**Exercise directions**
Where the lines below hold images, skip those and copy every word exactly.

(Items from a data source)

------------------------------

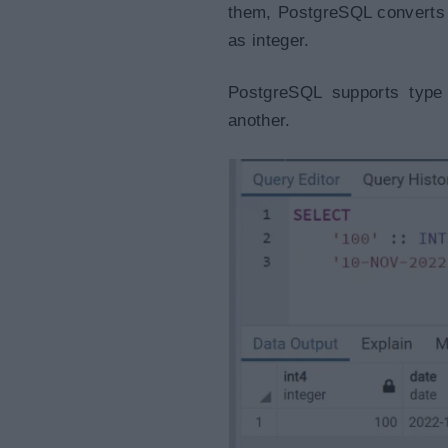
them, PostgreSQL converts t
as integer.
PostgreSQL supports type
another.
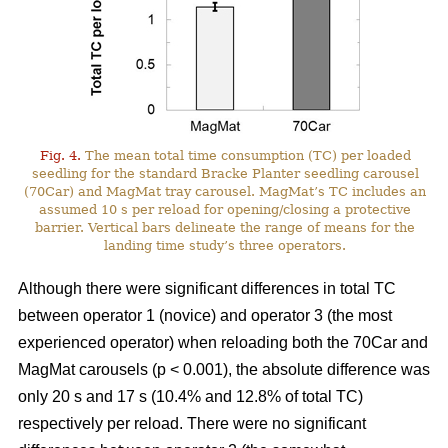
Fig. 4.
The mean total time consumption (TC) per loaded
seedling for the standard Bracke Planter seedling carousel
(70Car) and MagMat tray carousel. MagMat’s TC includes an
assumed 10 s per reload for opening/closing a protective
barrier. Vertical bars delineate the range of means for the
landing time study’s three operators.
Although there were significant differences in total TC
between operator 1 (novice) and operator 3 (the most
experienced operator) when reloading both the 70Car and
MagMat carousels (p < 0.001), the absolute difference was
only 20 s and 17 s (10.4% and 12.8% of total TC)
respectively per reload. There were no significant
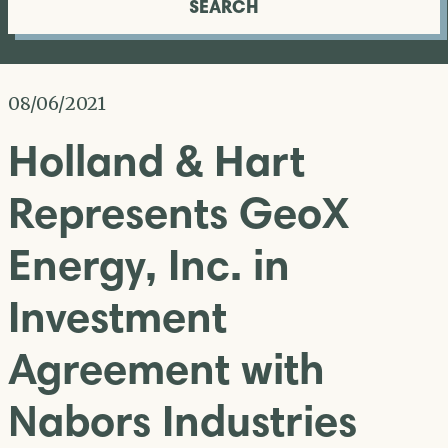
SEARCH
08/06/2021
Holland & Hart
Represents GeoX
Energy, Inc. in
Investment
Agreement with
Nabors Industries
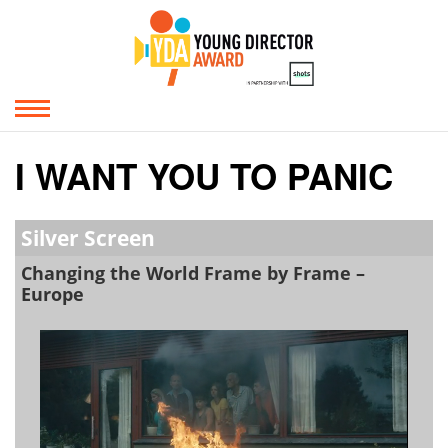
I WANT YOU TO PANIC
Silver Screen
Changing the World Frame by Frame –
Europe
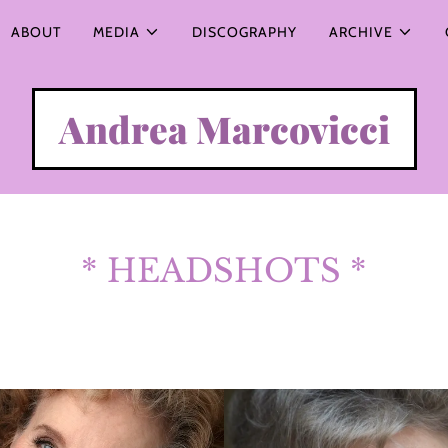
ABOUT
MEDIA
DISCOGRAPHY
ARCHIVE
Andrea Marcovicci
* HEADSHOTS *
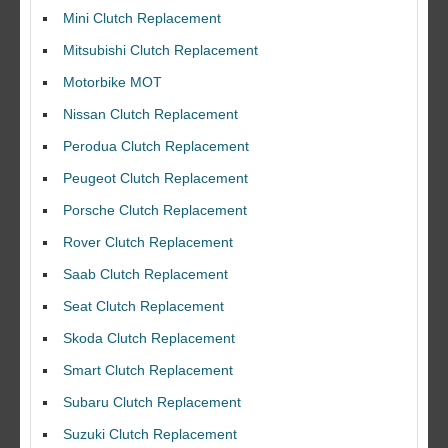
Mini Clutch Replacement
Mitsubishi Clutch Replacement
Motorbike MOT
Nissan Clutch Replacement
Perodua Clutch Replacement
Peugeot Clutch Replacement
Porsche Clutch Replacement
Rover Clutch Replacement
Saab Clutch Replacement
Seat Clutch Replacement
Skoda Clutch Replacement
Smart Clutch Replacement
Subaru Clutch Replacement
Suzuki Clutch Replacement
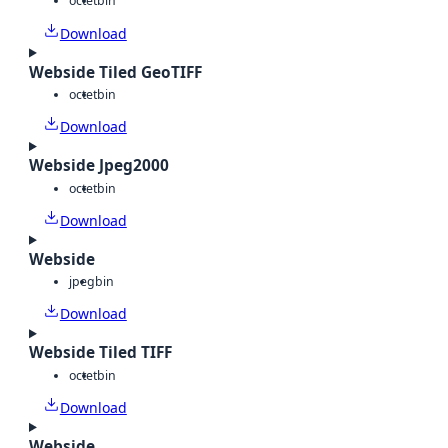
octet
bin
Download
Webside Tiled GeoTIFF
octet
bin
Download
Webside Jpeg2000
octet
bin
Download
Webside
jpeg
bin
Download
Webside Tiled TIFF
octet
bin
Download
Webside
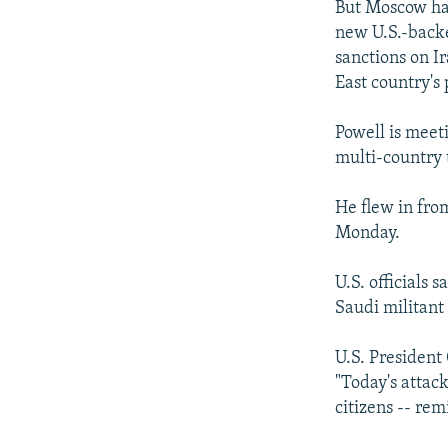
But Moscow has
new U.S.-backe
sanctions on Ir
East country's
Powell is meet
multi-country 
He flew in fro
Monday.
U.S. officials
Saudi militan
U.S. President
"Today's attac
citizens -- rem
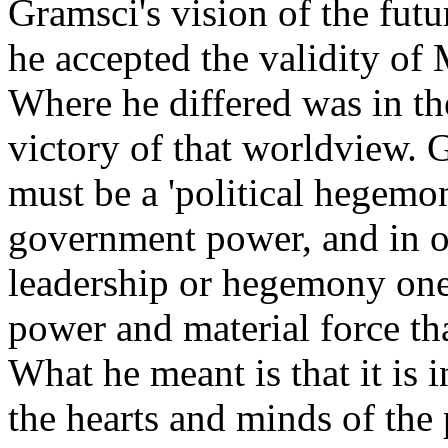
Gramsci's vision of the futu
he accepted the validity of
Where he differed was in th
victory of that worldview. 
must be a 'political hegemo
government power, and in or
leadership or hegemony one
power and material force th
What he meant is that it is
the hearts and minds of the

------------------------------

**Written answer**
them, PostgreSQL converts t
as integer.
PostgreSQL supports type
another.
Fig. 4.
The mean total time consumption (TC) per loaded
seedling for the standard Bracke Planter seedling carousel
(70Car) and MagMat tray carousel. MagMat’s TC includes an
assumed 10 s per reload for opening/closing a protective
barrier. Vertical bars delineate the range of means for the
landing time study’s three operators.
Although there were significant differences in total TC
between operator 1 (novice) and operator 3 (the most
experienced operator) when reloading both the 70Car and
MagMat carousels (p < 0.001), the absolute difference was
only 20 s and 17 s (10.4% and 12.8% of total TC)
respectively per reload. There were no significant
SEARCH
08/06/2021
Holland & Hart
Represents GeoX
Energy, Inc. in
Investment
Agreement with
Nabors Industries
I WANT YOU TO PANIC
Silver Screen
Changing the World Frame by Frame –
Europe
ABOUT
MEDIA
DISCOGRAPHY
ARCHIVE
Andrea Marcovicci
* HEADSHOTS *
Mini Clutch Replacement
Mitsubishi Clutch Replacement
Motorbike MOT
Nissan Clutch Replacement
Perodua Clutch Replacement
Peugeot Clutch Replacement
Porsche Clutch Replacement
Rover Clutch Replacement
Saab Clutch Replacement
Seat Clutch Replacement
Skoda Clutch Replacement
Smart Clutch Replacement
Subaru Clutch Replacement
Suzuki Clutch Replacement
octet
bin
Download
Webside Tiled GeoTIFF
octet
bin
Download
Webside Jpeg2000
octet
bin
Download
Webside
jpeg
bin
Download
Webside Tiled TIFF
octet
bin
Download
Webside
But Moscow has
new U.S.-backe
sanctions on Ir
East country's
Powell is meet
multi-country 
He flew in fro
Monday.
U.S. officials
Saudi militan
U.S. President
"Today's attac
citizens -- rem
Gramsci's vision of the futu
he accepted the validity of
Where he differed was in th
victory of that worldview. 
must be a 'political hegemo
government power, and in or
leadership or hegemony one
power and material force th
What he meant is that it is
the hearts and minds of the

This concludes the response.